La directive a vu le jour juste après le début de la libéralisation du marché européen de l'énergie, mais de nombreuses choses ont changé depuis : une production d'énergie renouvelable plus décentralisée par l’intermédiaire, entre autres, des énergies éolienne et solaire, l'entrée en vigueur du système européen d'échange de quotas d'émission (SEQE) pour les centrales électriques et les grandes usines, une plus grande flexibilité grâce à la gestion de la demande, l’apparition de communautés énergétiques et la poursuite du déploiement des véhicules électriques. Une révision de cette directive est donc en cours afin de rendre les dispositions plus conformes aux ambitions climatiques du Pacte vert pour l'Europe et d'actualiser le champ d'application des taux d'imposition à cette fin.

Au niveau européen, la Belgique gagnerait donc également à se prononcer clairement en faveur d'une différenciation basée sur la teneur en carbone dans la taxation des carburants pour les secteurs non soumis au système européen d'échange de quotas d'émission (non SEQE). Cela aurait pour but de créer un terrain de jeu équitable pour une meilleure efficacité énergétique et une meilleure électrification des bâtiments, des transports et des processus industriels, tout en soutenant d'autres technologies et vecteurs d'énergie à faible teneur en carbone, tels que l'hydrogène et le biogaz. Une approche européenne offre la possibilité d’exempter certains processus industriels spécifiques de cette augmentation des accises dans le cadre des règles européennes existantes, par exemple en fixant un taux minimal pour les entreprises ayant souscrit à des accords énergétiques.

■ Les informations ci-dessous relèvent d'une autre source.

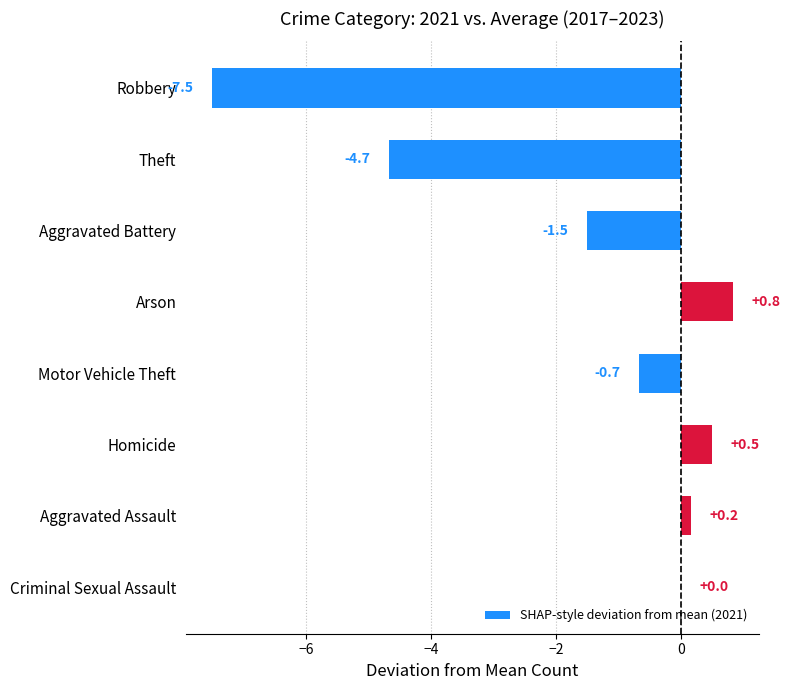

What is the maximum value shown in the chart?

0.8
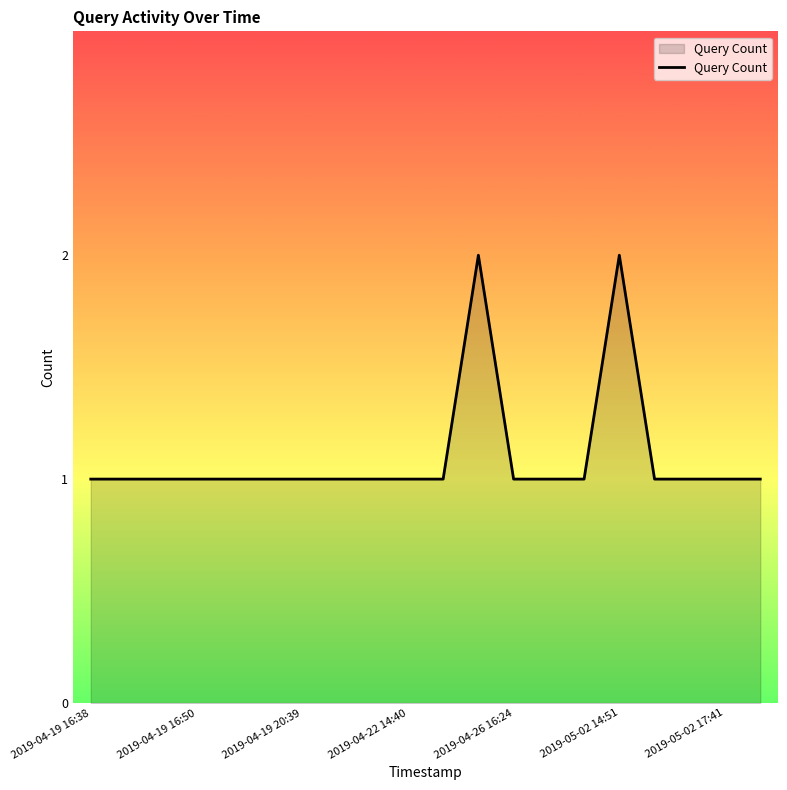

How many lines are shown in the chart?

1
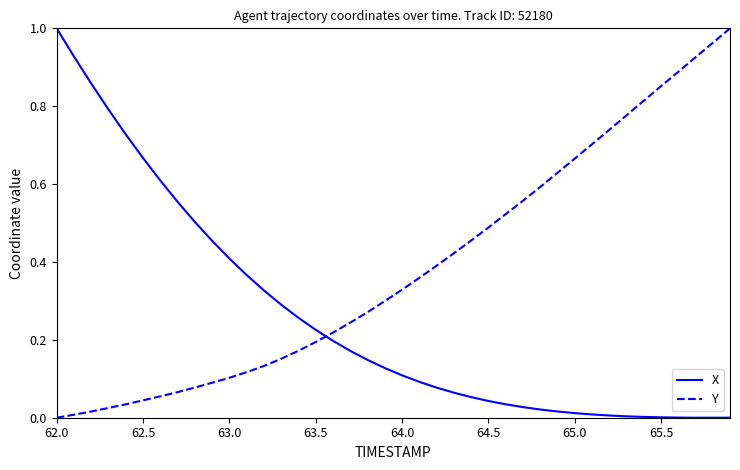

Which series ends up on top after the final intersection of X and Y?

Y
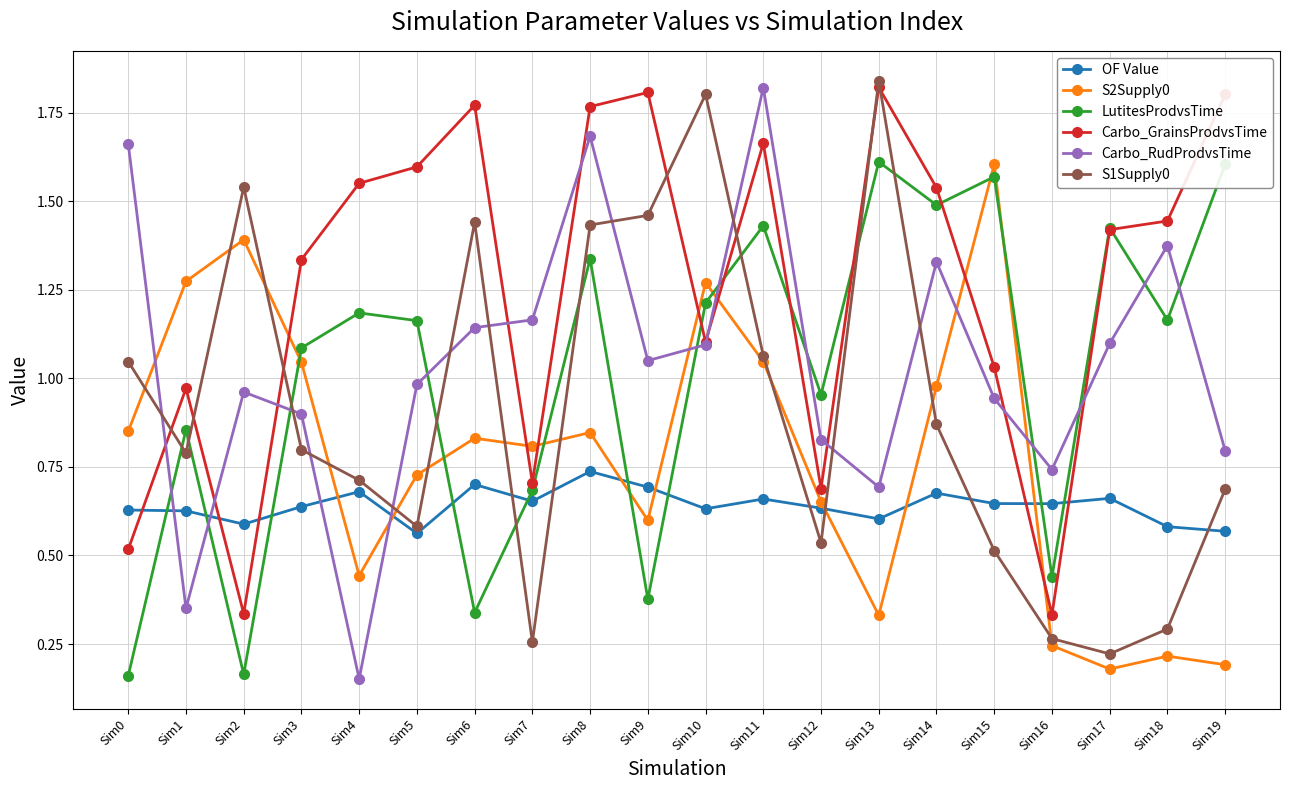

The LutitesProdvsTime series shows 1.2 at Sim1. True or false?

False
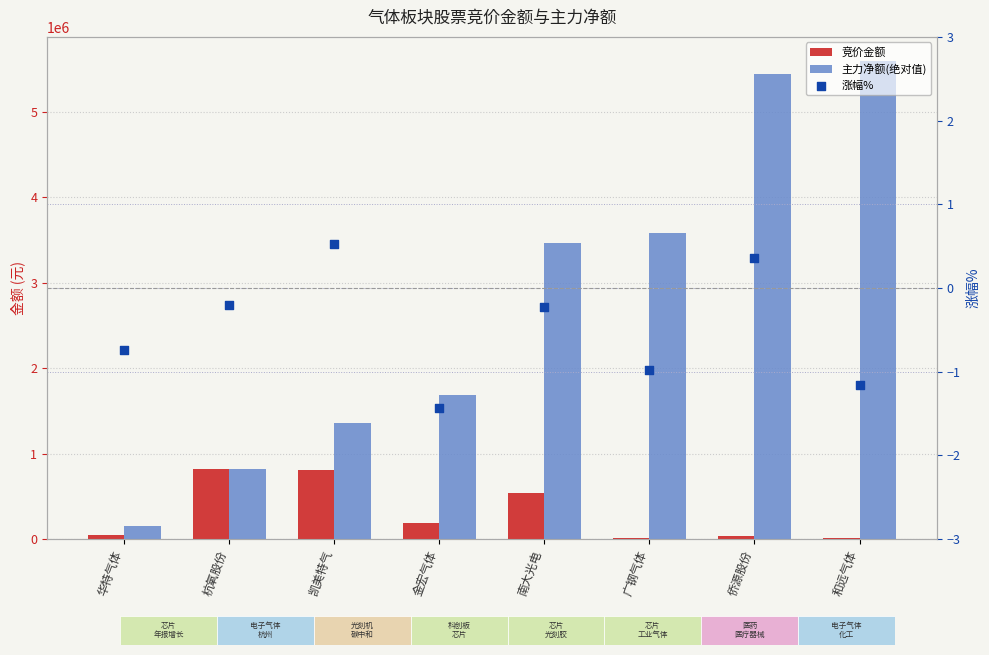

Which series reaches the minimum Y coordinate?

涨幅%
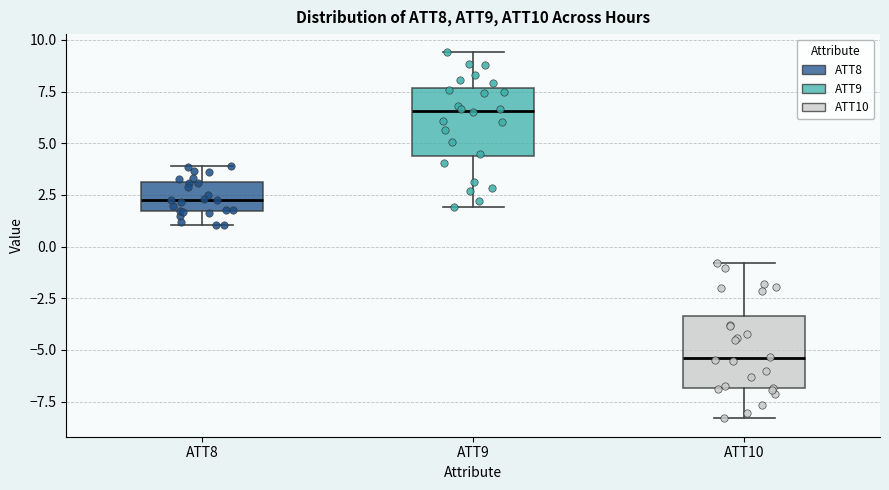

Reading left to right, transcribe this box plot: for each box, give where its median line is, the range the box spans, and where its two whiskers end, as read against the y-axis. The values are not printed on the chart, so give them approximately, as read against the axis.

ATT8: median 2.5, box 1.5 to 3.0, whiskers 1.0 to 4.0
ATT9: median 6.5, box 4.5 to 7.5, whiskers 2.0 to 9.5
ATT10: median -5.5, box -7.0 to -3.5, whiskers -8.5 to -1.0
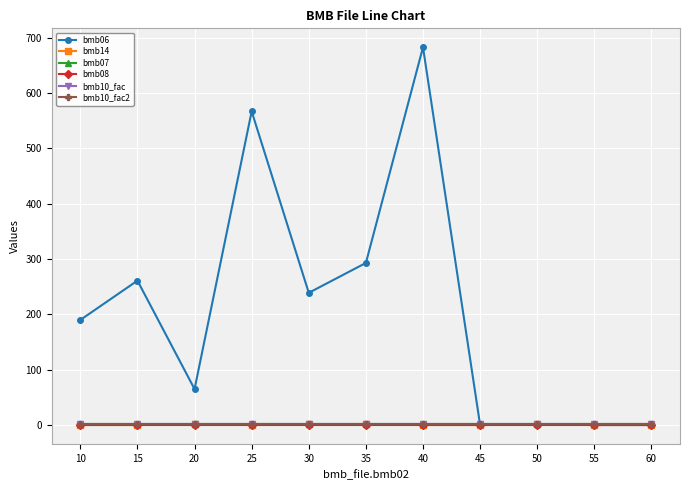

What is the spread (max minus min) of values at 60?

1.0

Selon Agoria, une telle politique profiterait à l’industrie technologique en favorisant les investissements dans les bâtiments (plus de rénovations neutres en carbone et remplacement des chaudières peu performantes), le transport (remplacement plus rapide des voitures actuelles par des voitures plus économes et plus électriques) et dans les processus industriels, et ce par le biais d’incitants plus nombreux en faveur de l’électrification.